An outsider would not know whether or not vehicles are hidden. However, their Congress has also said that the market has grown 'exponentially," which is not true. After a peak of 452,778 light vehicles in 2007, Venezuela's market has gone down dramatically. Last year was an exception, when sales increased 7.5% to 106,833 units. However, Polk does not see any growth in the coming years. Rather, our light vehicle forecast is stable at around 100,000 units/year.

According to the new law, a commission will set vehicles prices and if that does not happen, prices will need to go back to what they were in the first half of 2009. Dealers must refund customers who bought a car for more than those prices and, if dealers fail to do so, they will have to pay double the amount in fines. Inflation in Venezuela is one of the highest in Latin America and has not been below 20% since 2009. 

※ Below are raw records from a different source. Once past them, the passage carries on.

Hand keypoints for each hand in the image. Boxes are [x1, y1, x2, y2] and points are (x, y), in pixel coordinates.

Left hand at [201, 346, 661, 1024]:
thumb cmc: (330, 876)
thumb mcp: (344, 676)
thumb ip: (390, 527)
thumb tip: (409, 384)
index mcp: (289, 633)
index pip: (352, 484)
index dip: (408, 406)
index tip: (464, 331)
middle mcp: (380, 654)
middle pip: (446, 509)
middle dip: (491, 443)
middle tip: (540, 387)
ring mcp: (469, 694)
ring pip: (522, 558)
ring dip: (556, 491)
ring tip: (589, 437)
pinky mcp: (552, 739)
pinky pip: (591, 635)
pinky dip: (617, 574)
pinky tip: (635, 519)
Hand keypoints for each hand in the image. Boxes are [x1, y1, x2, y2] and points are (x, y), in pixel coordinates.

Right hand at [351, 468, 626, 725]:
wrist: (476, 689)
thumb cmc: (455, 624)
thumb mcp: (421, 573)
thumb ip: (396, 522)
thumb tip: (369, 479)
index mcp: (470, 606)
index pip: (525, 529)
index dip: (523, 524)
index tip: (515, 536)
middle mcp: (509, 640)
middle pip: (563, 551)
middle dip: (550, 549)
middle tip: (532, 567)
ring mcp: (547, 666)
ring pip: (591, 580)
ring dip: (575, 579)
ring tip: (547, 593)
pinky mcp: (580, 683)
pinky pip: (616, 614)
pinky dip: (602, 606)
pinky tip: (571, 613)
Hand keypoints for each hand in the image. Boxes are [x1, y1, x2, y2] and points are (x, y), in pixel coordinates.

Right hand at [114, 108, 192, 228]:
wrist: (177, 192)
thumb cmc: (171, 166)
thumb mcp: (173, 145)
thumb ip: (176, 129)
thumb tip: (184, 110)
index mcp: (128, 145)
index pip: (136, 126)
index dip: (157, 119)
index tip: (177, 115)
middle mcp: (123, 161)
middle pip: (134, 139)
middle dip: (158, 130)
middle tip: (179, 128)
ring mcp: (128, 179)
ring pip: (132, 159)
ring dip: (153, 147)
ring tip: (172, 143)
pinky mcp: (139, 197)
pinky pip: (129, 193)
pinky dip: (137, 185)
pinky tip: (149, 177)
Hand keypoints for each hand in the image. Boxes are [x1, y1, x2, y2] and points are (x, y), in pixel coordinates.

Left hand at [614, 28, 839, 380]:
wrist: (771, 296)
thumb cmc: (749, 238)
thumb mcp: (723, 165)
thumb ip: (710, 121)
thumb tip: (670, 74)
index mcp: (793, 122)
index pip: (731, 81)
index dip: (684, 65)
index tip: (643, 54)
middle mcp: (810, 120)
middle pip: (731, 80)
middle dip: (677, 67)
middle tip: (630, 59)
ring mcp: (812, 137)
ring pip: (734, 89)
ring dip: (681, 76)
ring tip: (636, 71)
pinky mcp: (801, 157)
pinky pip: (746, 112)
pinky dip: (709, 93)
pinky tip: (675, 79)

Other interesting items to note are that vehicles that were more expensive than their MSRP will not be insured and OEMs will need to inform the government what the dealers' profit margins are and compare their suggested prices in Venezuela with prices in other Latin American countries.

Augusto Amorim is senior analyst, South American light vehicle production forecast, IHS Automotive

Posted on March 11, 2013

About The Author

Augusto creates our South America light vehicle forecasts. With a background in journalism (he worked in the Brazilian press for 12 years) and a master's degree in consumer behavior, in addition to an MBA, Augusto is a great fit at IHS Automotive. Add to that his passion for cars and you have the perfect forecaster (not to mention blogger!) Augusto uses his eye for detail – double and triple checking his forecasted volumes and ensuring our data is the best available in order to help bring market success to our clients. He likes to get his work done on time and get it done right! As part of his forecasts, Augusto also writes reports about Brazil and tries to make the clients understand the reality down there. The government keeps changing the rules and that can be very complex for a foreigner.

Augusto first came to the United States in 2010 to work on his MBA in Boston. Augusto's family is located in Brazil but thanks to Skype, they remain in close touch. Although born and raised in Sao Paulo, Augusto is unusual because he doesn't care for soccer, doesn’t dance the samba and claims that the sun and his skin are not friends. When he's not working hard on his forecasts, Augusto loves to travel and is always amazed by how much he learns on his trips. So far, he has visited 27 different countries. A self-proclaimed "foodie," he also enjoys discovering new restaurants and coffee shops, where he regularly orders a cappuccino.